On constate qu’au départ, l’hôte n’a pas d’adresse IP (0.0.0.0) et diffuse le paquet de découverte en broadcast (255.255.255.255 et non 192.168.0.255, puisque je n’ai aucun paramètre IP et que je ne suis pas encore connecté au réseau). Dans la deuxième trame, le serveur répond juste à la machine identifiée par l’adresse MAC et non à 192.168.0.8 comme on croirait en regardant la trame. C’est juste WireShark qui agence ça de cette manière pour mettre en évidence la proposition du serveur.
Ensuite, la machine qui n’a toujours pas d’adresse IP émet la requête de demande en broadcast à nouveau. Pourquoi ? Si plusieurs serveurs DHCP ont reçu la trame de découverte, alors ils vont être plusieurs à répondre. Le client ne choisit que la première offre et diffuse sa requête pour renseigner à tout le monde la proposition qu’il a choisie : on trouve donc dans ce paquet l’adresse IP du routeur DHCP ayant émis en premier une offre. Enfin, le routeur concerné émet un accusé de réception pour confirmer la demande.

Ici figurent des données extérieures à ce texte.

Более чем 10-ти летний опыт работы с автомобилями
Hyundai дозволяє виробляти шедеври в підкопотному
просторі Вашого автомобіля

Dans la capture ci-dessus, j’ai mis en évidence l’offre du serveur DHCP. J’ai encadré en rouge la proposition d’adresse IP du serveur, et on remarque bien qu’il répond à une IP nulle.

Capture DHCP

Sur cette deuxième capture du même paquet, on remarque que le serveur propose un masque sous-réseau, des adresses IP de serveurs DNS (ceux du FAI entre autres) et son adresse IP en tant que passerelle par défaut (routeur) et serveur DHCP.

Il y a également d’autres types de message DHCP, par exemple DHCP Decline, DHCP Release, etc. Je vous laisse chercher par vous-même si ça vous intéresse.

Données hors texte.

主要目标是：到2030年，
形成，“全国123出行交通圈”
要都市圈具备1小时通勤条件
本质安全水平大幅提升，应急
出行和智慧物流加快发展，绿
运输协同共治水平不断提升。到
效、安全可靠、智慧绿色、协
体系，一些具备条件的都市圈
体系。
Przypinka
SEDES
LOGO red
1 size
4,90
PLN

Vous avez sûrement noté la présence du protocole UDP dans la capture, ainsi que la notion de port. Pour ne pas empiéter sur le reste, nous verrons tout ceci plus tard. Pour le moment, dites-vous qu’un port réseau correspond à un service : ici bootpc sur le port 68 (pour le client DHCP) et bootps sur le port 67 (pour le serveur DHCP). C’est pourquoi dans la première trame, le client envoie une requête en broadcast sur le port 67.

Pour terminer cette petite partie, je vous mets une capture d’écran de la configuration d’une Freebox (v4), qui est donc le routeur :

Configuration Routeur

On constate que :
– l’adresse IP du routeur (passerelle par défaut pour accéder à internet) est configurable,
– qu’on peut activer/désactiver le DHCP,
– qu’on peut régler le nombre d’adresses qu’on souhaite pouvoir distribuer de manière dynamique. Par exemple, ici, on ne peut connecter au réseau que 50 machines.

Le masque sous-réseau n’est pas présent, mais c’est normal, puisqu’on ne peut pas modifier celui-ci. L’usage est prévu pour un petit réseau local de particuliers, je n’ai pas le droit de me mettre un netmask 255.0.0.0, ce qui me permettrait de connecter théoriquement des millions de postes.

Côté PC local, vous pouvez configurer votre carte réseau :

Configuration Carte Réseau

On remarque qu’on peut choisir de mettre tout en statique ou tout en dynamique (à condition que le DHCP soit activée sur la box).